Our project was aimed to address the lack of an efficient and accessible way to explore previous capstone projects. The existing HTML format posed difficulties for faculty and data science students in navigating through the extensive collection of projects. Therefore, we created a search tool to be able to easily navigate and explore these projects. By developing a user-friendly search tool, we aimed to streamline the exploration process and enhance the visibility of these projects beyond the annual showcase.

Next Steps

There remain several avenues for future exploration and development in this area. Some of the points below include reach goals we did not have the time for as well as user feedback.
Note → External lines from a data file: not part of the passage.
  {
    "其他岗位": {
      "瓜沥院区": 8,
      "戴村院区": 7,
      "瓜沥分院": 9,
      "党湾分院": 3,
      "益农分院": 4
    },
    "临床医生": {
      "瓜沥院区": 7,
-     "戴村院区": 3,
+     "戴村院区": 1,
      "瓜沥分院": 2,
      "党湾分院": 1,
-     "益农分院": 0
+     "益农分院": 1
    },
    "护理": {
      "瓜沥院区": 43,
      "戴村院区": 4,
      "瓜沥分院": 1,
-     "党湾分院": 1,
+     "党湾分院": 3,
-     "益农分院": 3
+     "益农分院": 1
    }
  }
Finetune Elasticsearch further to improve on student name hits. Currently, our search engine is accurate in returning queries including one student name but not accurate in returning more than one student name (even if the student names are in the same project group).
Query autocomplete: Being able to predict what the user is typing to help them narrow down their search and save time.
Suggested topics to explore on the home page. This is especially useful for non-DSC majors or those unfamiliar with the HDSI senior capstones.
Include images to individual project pages. Extracting report images to include on project pages and rotate through them. This helps separate the text heavy data that we obtained.
Multiple filters within the same category. For example, being able to filter 2021-2022 and 2022-2023 as opposed to only 2021-2022. Currently, our implementation only supports the latter.
Dynamic filtering: As the user chooses their desired filters, remove incompatible filters to avoid not being able to return certain results. For example, if the user chooses to filter the mentor “Colin Jemmott”, remove the years (all years but 2020-2021) and domains (all domains but “Recommender systems”) that “Colin Jemmott” did not mentor.
Clean up the domain filter by broadening the scope of topics. A lot of domains are similar in nature due to the evolving domain names throughout the years. For example, aggregating “graph neural networks” and “Graphs and Deep Learning”.
Displaying the “best” projects. During the capstone showcase typically held at the end of winter quarter (March), attendees are able to vote on their favorite projects. Being able to display this is an additional way to showcase projects and enhance project exploration.

Shoutouts

We would like to thank our mentor Colin Jemmott, Suraj Rampure and the 180B staff, and our peers for the endless support!